Saldırının hiç kuşku yok ki diğer ayağı ise 31 Mart-23 Haziran sürecinde hükümete kaybettiren “demokrasi bloğu”nu parçalamak ve birlikte hareket edemez hale getirmek. İktidarın meşruiyetinin yansıması, karşısındaki muhalif politik unsurları parçalı halde tutabilmesinde görünür. İktidar aslında muhaliflerinin bile ikinci tercihi olabildiği oranda hegemonya üretebilir. Son dönemde Saray rejimi böylesi bir meşruiyet üretmekte zorlandığı için karşıtlarını birbirinden ayırmaya da güç yetiremiyordu. Kayyum hamlesi CHP’yi tepki vermese HDP’yle, verse İYİP’le sorun yaşayan bir duruma da itmek istiyor. Pazartesi günü CHP kanadından gelen tepkiler olabildiğince olumlu sayılabilir ancak partinin merkezi düzeyde bu darbeye karşı aktif tutum almaktan kaçınacağı görülüyor. Oysa özellikle Batı’daki büyük şehirlerde “demokrasi güçleri”nin iler tutar hiçbir yanı olmayan bu darbeye karşı güçlü tepkiler örgütleyebilmesi, kitlesel mitinglerle Kürt halkının uğratıldığı bu büyük haksızlığa karşı dayanışma göstermesi Saray rejiminin çöküşüne kadar gidecek bir süreci tetikleyebilir. Kürt halkı, belediyelerinin gasp edilmesine karşı HDP’li vekillerin de katılımıyla güçlü ve meşru bir direniş sergiliyor. Bu direnişin büyütülmesi, Batı’daki güçlerin sembolik ve sönümlenmeye mahkum lokal tepkiler yerine güçlü ve merkezi dirençler üretmesi kayyum hamlesi ile planlanan bütün oyunu çöpe atar. 7 Haziran sonrası Ceylanpınar provokasyonu sonrasında geliştirilen savaşın, sadece Kürtlere değil tüm ülkeye getirdiği yıkım ortadayken kayyum darbesine karşı etkisiz tepkiler üretmekten öteye geçememek, her şeyini kaybetmekte olan iktidarı yeniden ümitlendirecektir. “Oyununu görüyoruz ve seni boşa düşüreceğiz” iradesini ortaya çıkarmak bugün sanıldığı kadar zor olamayacaktır. Kayyumların geçmiş pratikleri ile ortaya koydukları yozlaşma ve yolsuzluk dahi isteyen güçlere bu iradeyi oluşturma noktasında muazzam olanaklar sunacaktır.
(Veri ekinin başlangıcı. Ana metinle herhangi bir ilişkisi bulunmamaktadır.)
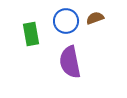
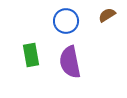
brown semicircle: moved 12 px right, 3 px up; rotated 12 degrees counterclockwise
green rectangle: moved 21 px down
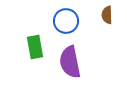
brown semicircle: rotated 60 degrees counterclockwise
green rectangle: moved 4 px right, 8 px up
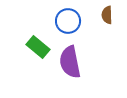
blue circle: moved 2 px right
green rectangle: moved 3 px right; rotated 40 degrees counterclockwise
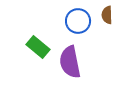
blue circle: moved 10 px right
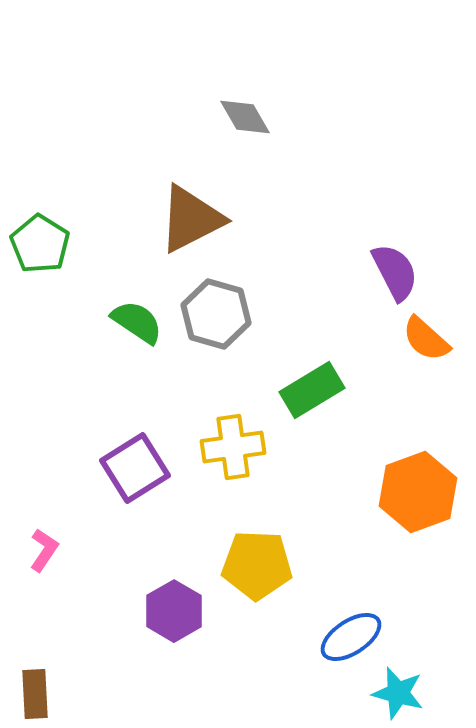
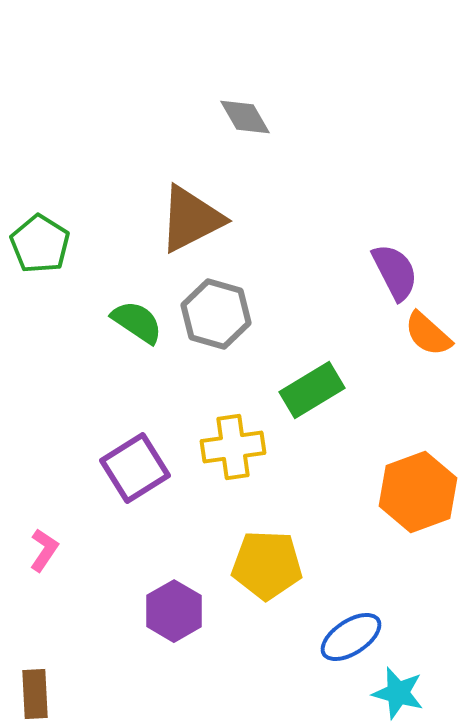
orange semicircle: moved 2 px right, 5 px up
yellow pentagon: moved 10 px right
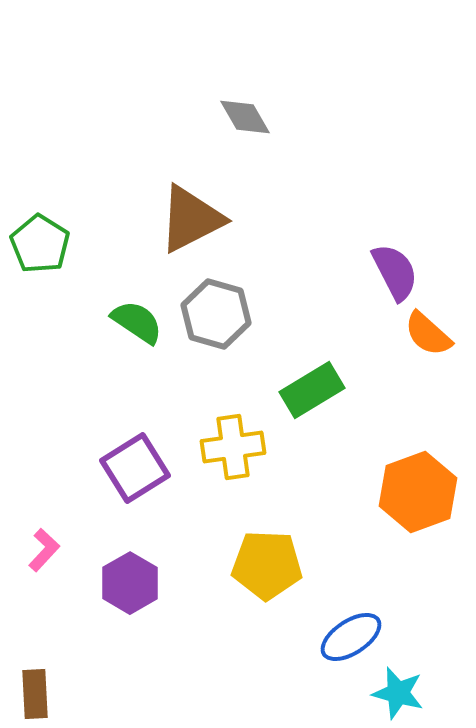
pink L-shape: rotated 9 degrees clockwise
purple hexagon: moved 44 px left, 28 px up
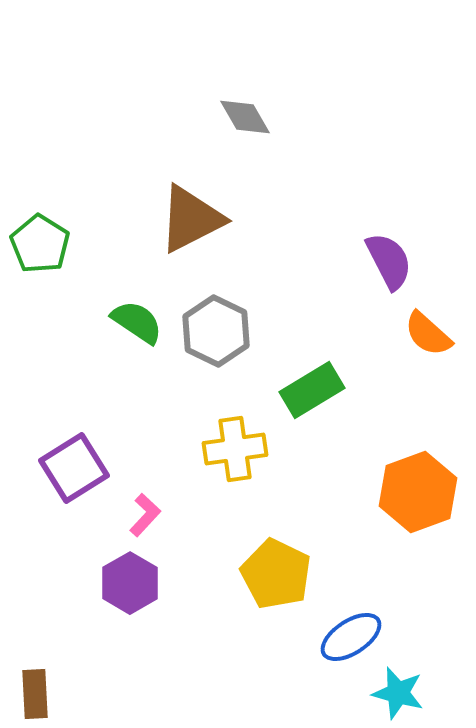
purple semicircle: moved 6 px left, 11 px up
gray hexagon: moved 17 px down; rotated 10 degrees clockwise
yellow cross: moved 2 px right, 2 px down
purple square: moved 61 px left
pink L-shape: moved 101 px right, 35 px up
yellow pentagon: moved 9 px right, 9 px down; rotated 24 degrees clockwise
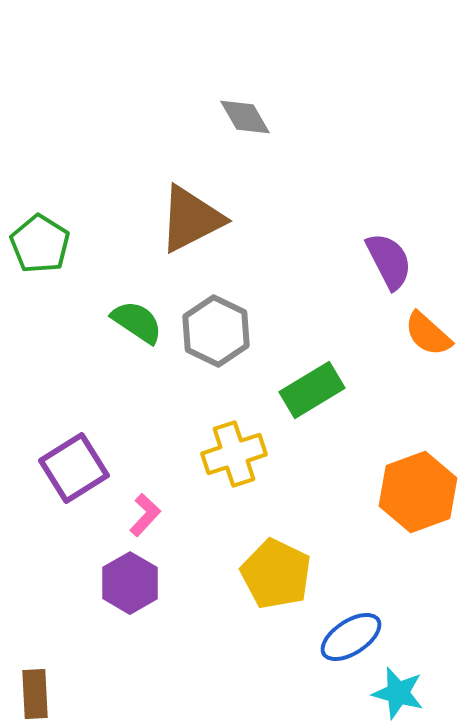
yellow cross: moved 1 px left, 5 px down; rotated 10 degrees counterclockwise
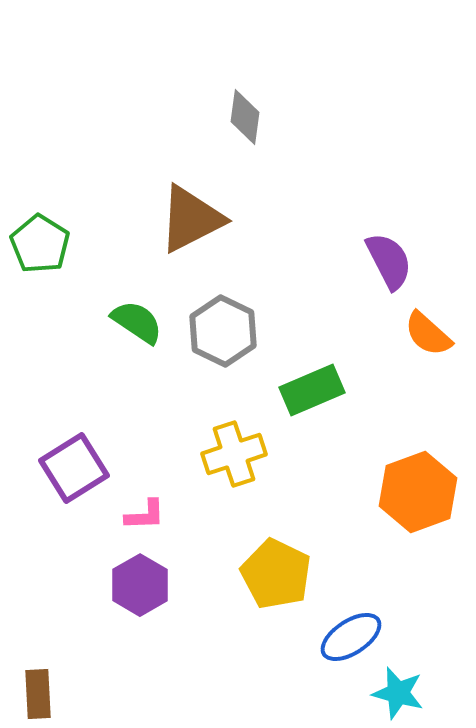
gray diamond: rotated 38 degrees clockwise
gray hexagon: moved 7 px right
green rectangle: rotated 8 degrees clockwise
pink L-shape: rotated 45 degrees clockwise
purple hexagon: moved 10 px right, 2 px down
brown rectangle: moved 3 px right
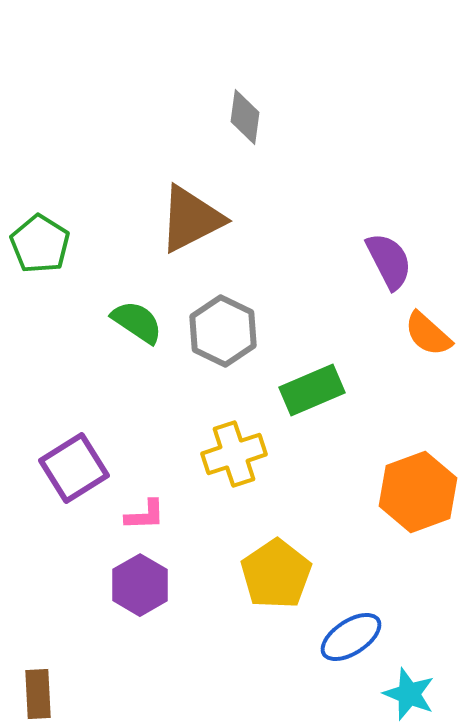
yellow pentagon: rotated 12 degrees clockwise
cyan star: moved 11 px right, 1 px down; rotated 6 degrees clockwise
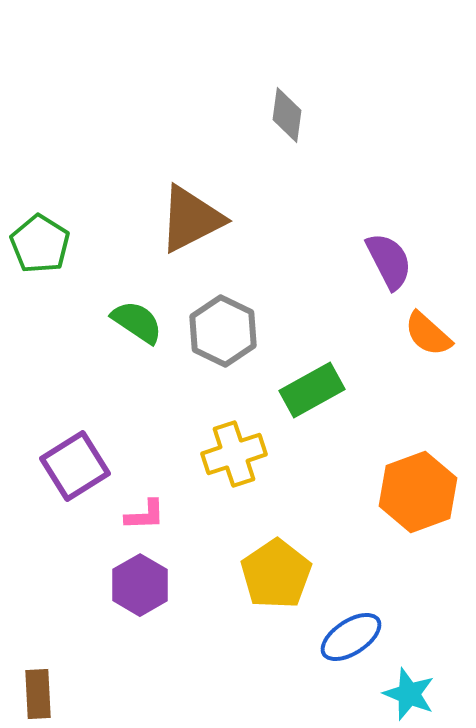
gray diamond: moved 42 px right, 2 px up
green rectangle: rotated 6 degrees counterclockwise
purple square: moved 1 px right, 2 px up
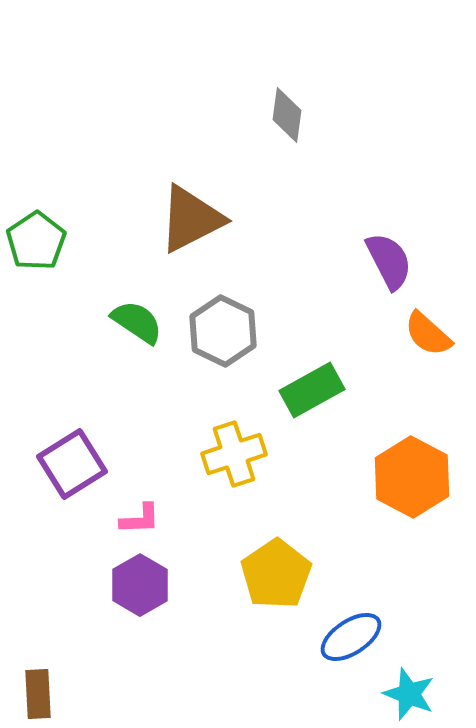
green pentagon: moved 4 px left, 3 px up; rotated 6 degrees clockwise
purple square: moved 3 px left, 2 px up
orange hexagon: moved 6 px left, 15 px up; rotated 12 degrees counterclockwise
pink L-shape: moved 5 px left, 4 px down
Saray, savaş koşullarını derinleştirerek hem karşısındaki güçleri dağıtmayı, hem de içindeki muhalefeti doğamadan boğmayı hedefliyor. O zaman bize düşen de sınırlı zekayla ve göle maya çalma aklıyla hayata geçirilen düşmanlaştırma ve savaş planını tarihin çöplüğüne atmak, Kürt halkının iradesine sahip çıkma mücadelesine kayıtsız şartsız destek vermek, Kayyum Darbesi’ni püskürterek gerçek bir demokratikleşme olanağı yaratmak adına güçlerimizi birleştirmektir.

Memleketimizi yakarak, yıkarak, soyarak, çoraklaştırarak çekirge sürüleri gibi iktidar etmeyi marifet sayanlara “Sabahın bir sahibi var, sorarlar bir gün sorarlar” diyebilmek için birleşelim!